À mettre vraiment entre toutes les mains !
La lecture de cette prédication m’a permis de mesurer l’évolution de ma prière ces dernières années (grâce à vous, Marc !). La conception que j’avais alors et qui est décrite ici me paraît maintenant totalement surréaliste. Et, un peu comme lors d’une longue randonnée, cela fait parfois du bien de s’arrêter et de contempler le chemin parcouru.
Je trouve tout de même que les évangiles auraient pu être plus clairs sur cette question. Peut-être qu’à l’époque de la rédaction de ces textes les gens étaient plus habitués à une lecture spirituelle, mais certainement pas tout le monde. Un épisode montrant Jésus vraiment impuissant devant une situation, sans que ce soit la responsabilité de la personne, aurait été pas mal du tout.

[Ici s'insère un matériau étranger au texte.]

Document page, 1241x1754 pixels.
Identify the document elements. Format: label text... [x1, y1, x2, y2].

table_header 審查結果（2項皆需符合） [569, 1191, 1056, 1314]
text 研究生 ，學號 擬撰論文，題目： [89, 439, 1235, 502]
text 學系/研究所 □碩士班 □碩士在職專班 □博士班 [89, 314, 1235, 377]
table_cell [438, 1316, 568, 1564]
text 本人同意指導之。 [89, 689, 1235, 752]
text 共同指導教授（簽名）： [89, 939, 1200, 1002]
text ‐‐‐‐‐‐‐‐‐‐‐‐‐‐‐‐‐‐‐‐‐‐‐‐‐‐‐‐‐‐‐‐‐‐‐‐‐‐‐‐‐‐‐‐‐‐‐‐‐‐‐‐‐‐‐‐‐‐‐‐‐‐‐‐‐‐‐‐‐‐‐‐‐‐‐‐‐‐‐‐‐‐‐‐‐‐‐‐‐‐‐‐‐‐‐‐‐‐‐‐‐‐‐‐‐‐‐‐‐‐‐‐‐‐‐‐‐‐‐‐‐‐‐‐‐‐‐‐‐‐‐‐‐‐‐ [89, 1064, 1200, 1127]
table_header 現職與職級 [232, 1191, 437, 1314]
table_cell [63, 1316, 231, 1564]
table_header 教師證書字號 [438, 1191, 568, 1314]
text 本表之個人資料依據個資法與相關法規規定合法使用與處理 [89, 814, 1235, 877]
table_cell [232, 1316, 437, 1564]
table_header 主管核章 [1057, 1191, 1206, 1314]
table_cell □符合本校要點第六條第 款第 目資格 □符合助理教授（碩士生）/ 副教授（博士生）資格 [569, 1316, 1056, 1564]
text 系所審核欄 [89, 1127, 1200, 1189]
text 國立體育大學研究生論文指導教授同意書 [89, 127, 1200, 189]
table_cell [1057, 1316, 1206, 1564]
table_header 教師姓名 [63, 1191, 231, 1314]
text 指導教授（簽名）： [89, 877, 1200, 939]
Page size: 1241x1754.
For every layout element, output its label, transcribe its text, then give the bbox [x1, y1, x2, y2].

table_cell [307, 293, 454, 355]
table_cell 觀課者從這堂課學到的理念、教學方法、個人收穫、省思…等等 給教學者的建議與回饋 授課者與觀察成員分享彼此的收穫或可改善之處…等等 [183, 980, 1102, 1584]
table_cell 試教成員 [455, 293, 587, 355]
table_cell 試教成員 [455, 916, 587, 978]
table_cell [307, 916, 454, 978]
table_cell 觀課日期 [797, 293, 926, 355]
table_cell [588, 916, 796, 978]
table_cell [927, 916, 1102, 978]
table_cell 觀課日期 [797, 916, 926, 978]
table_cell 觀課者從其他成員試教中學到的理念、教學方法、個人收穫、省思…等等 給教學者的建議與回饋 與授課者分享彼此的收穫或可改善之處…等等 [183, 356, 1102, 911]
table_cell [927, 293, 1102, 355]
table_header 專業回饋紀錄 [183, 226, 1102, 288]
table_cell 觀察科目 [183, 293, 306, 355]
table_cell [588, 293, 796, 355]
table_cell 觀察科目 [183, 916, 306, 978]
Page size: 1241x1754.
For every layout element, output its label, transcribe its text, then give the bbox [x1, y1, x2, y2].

D’autre part, les annonces publiques des églises qui prient pour la paix ne me paraissent pas être un bon témoignage, car s’il y a des personnes qui conçoivent la prière comme une télécommande, ce sont bien les non croyants et c’est alors l’occasion pour eux de confirmer leur position.
« Un épisode montrant Jésus vraiment impuissant devant une situation, sans que ce soit la responsabilité de la personne » : il me semble que c’est en bonne place dans les quatre évangiles, à la fin… 😉
Cela ne me paraissait pas être un bon exemple : c’est trop souvent interprété comme étant une nécessité et cela reste malgré tout un choix. Si l’attitude de Jésus face à une personne montre la façon d’être de Dieu, son impuissance aurait pu alors montrer celle de Dieu. Mais bon, cela reste évidemment une suggestion farfelue. L’idée c’était d’éviter des conceptions nocives de la prière.
Effectivement, la croix me semble avoir été abondamment mal prêchée, avec l’image d’un Dieu qui aurait un irrépressible désir de satisfaire son propre désir de Justice et envoyant pour cela son fils innocent être trucidé dans des souffrances atroces. Cela laisse sans voix de cruauté et de perversité. Au contraire, on voit un Dieu qui cherche à employer la façon douce de chercher l’humanité à aimer, suivi par Jésus qui va jusqu’à manger chez ses pires opposants, tout cela dans l’espérance de Dieu qu' »ils respecteront mon fils » (Mt 21:37). Il y a là une impuissance de Dieu, impuissance que nous pouvons espérer être inspirante pour nous, en ces temps de violence et de haine.